WEARING HER COLOURS Mayo GAA Board treasurer Valerie Murphy is pictured at the recent National League match between Mayo and Down at MacHale Park in Castlebar. Pic: Conor McKeown
MAYO GAA Treasurer Valerie Murphy expects the County Board’s finances to show ‘a significant loss in 2021’ despite the accounts currently showing a surplus of €59,000 for the last six months.
Ms Murphy told club delegates at last week’s online County Board meeting that there were two major factors behind her negative projection — ‘two inter-county seasons [2020 and 2021] showing in one financial period’ and the fact that the current surplus was ‘a result of the fundraising income for the [MacHale Park] pitch [redevelopment] showing without the relevant expenditure being incurred to match it’.
The Charlestown native predicted that, when that expenditure of approximately €300,000 is incurred, ‘we will have a significant loss in 2021’.
Delegates were told that the main sources of income for the last six months were commercial revenue (€212,000, which included county sponsorship, gear sponsorship, royalties, advertising income, field rent, and rental income); fundraising activities (€185,000, which included the Laochra Maigh Éo project, a golf classic, Smart Lotto income, club development draw, club levies, Cairde Maigheo and donations); and Government Funding (€155,000, made up of the Wage Subsidy Support Scheme and funding for players’ expenses for the league and championship competitions).
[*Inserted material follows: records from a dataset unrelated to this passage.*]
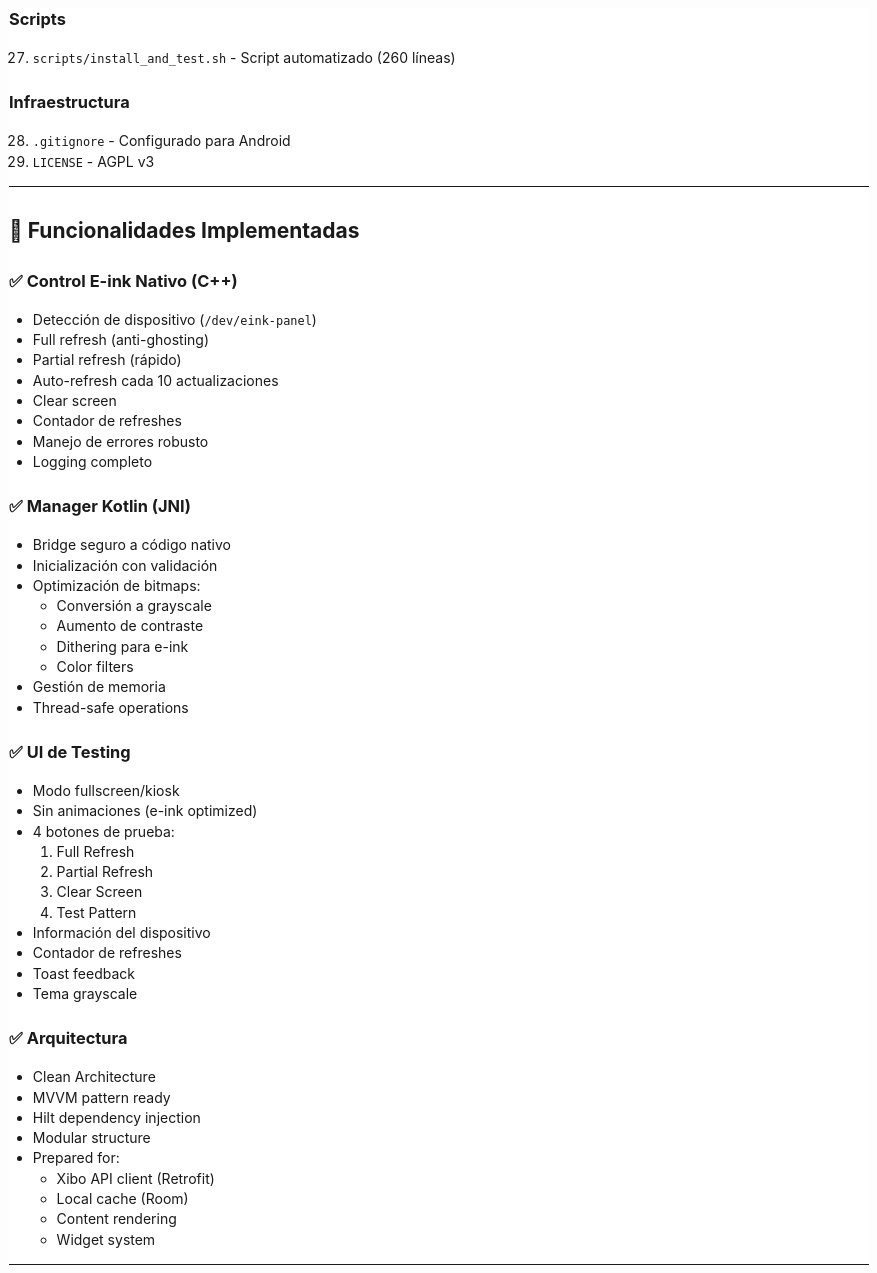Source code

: ### Scripts
27. `scripts/install_and_test.sh` - Script automatizado (260 líneas)

### Infraestructura
28. `.gitignore` - Configurado para Android
29. `LICENSE` - AGPL v3

---

## 🎯 Funcionalidades Implementadas

### ✅ Control E-ink Nativo (C++)
- Detección de dispositivo (`/dev/eink-panel`)
- Full refresh (anti-ghosting)
- Partial refresh (rápido)
- Auto-refresh cada 10 actualizaciones
- Clear screen
- Contador de refreshes
- Manejo de errores robusto
- Logging completo

### ✅ Manager Kotlin (JNI)
- Bridge seguro a código nativo
- Inicialización con validación
- Optimización de bitmaps:
  - Conversión a grayscale
  - Aumento de contraste
  - Dithering para e-ink
  - Color filters
- Gestión de memoria
- Thread-safe operations

### ✅ UI de Testing
- Modo fullscreen/kiosk
- Sin animaciones (e-ink optimized)
- 4 botones de prueba:
  1. Full Refresh
  2. Partial Refresh
  3. Clear Screen
  4. Test Pattern
- Información del dispositivo
- Contador de refreshes
- Toast feedback
- Tema grayscale

### ✅ Arquitectura
- Clean Architecture
- MVVM pattern ready
- Hilt dependency injection
- Modular structure
- Prepared for:
  - Xibo API client (Retrofit)
  - Local cache (Room)
  - Content rendering
  - Widget system

---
On the expenditure side, the largest outgoing was under the heading of ‘County Team Administration’. This amounted to €227,000 and covered player expenses, meals, catering, nutrition, leisure wear, playing kit, transport, equipment, management and backroom expenses, doctors, physios, hospitals and specialist bills).
“In relation to team expenses, they are high because we had two seasons — 2020 we didn’t finish until Christmas week,” explained Ms Murphy.
“The senior football [costs], which we didn’t finish until Christmas week, would be €611,000 and the senior hurling [costs] for the season 2020 would be €183,000.”
There were also significant outgoings in the areas of ‘Interest and Bank Charges’ - €77,000 (loan interest, bank charges, credit card charges); ‘Coaching & Games Development’ - €73,000 (coaching staff wages and expenses, course and workshop expenses);
‘Administration Expenses’ - €58,000 (staff salaries, printing, stationary, telephone, legal, professional fees); ‘Upkeep and Maintenance of Grounds’ - €49,000 (general repairs, pitch maintenance, water charges, rates, light, heat); and ‘Grants/Promotional’ — €35,000 (website cost, fundraising cost, and presentation).
The County Board Treasurer also confirmed that the MacHale Park redevelopment loan repayments to Croke Park amount to ‘€5,000 per month at this moment in time’.
These loan repayments had been in the region of €33,000 per month, but have been ‘deferred’ for the last 12 months due to the impact of Covid on Mayo GAA’s finances.
The Mayo News understands that, under the terms negotiated by Mayo GAA officers with Croke Park officials back in 2015, the loan repayments of €33,000 per month had approximately 24 years left to run when the repayments were ‘deferred’ last June.
Cúl Camp rebate
MEANWHILE, Valerie Murphy also confirmed at last week’s meeting that a decision had been taken not to award a rebate to Mayo GAA clubs for last year’s Cúl Camps.
In response to a question from Moy Davitts’ delegate, Joe McEvey, Ms Murphy said that a rebate was not being given to clubs ‘given that it was Covid and the reduced numbers’.
“We’re certainly going to look at it for 2021,” she added.
“I don’t think the club are going to be very happy about that to be honest. You might review that?” replied Mr McEvey.
Mayo GAA chairman, Liam Moffatt, agreed to ‘take that point on board and review it’.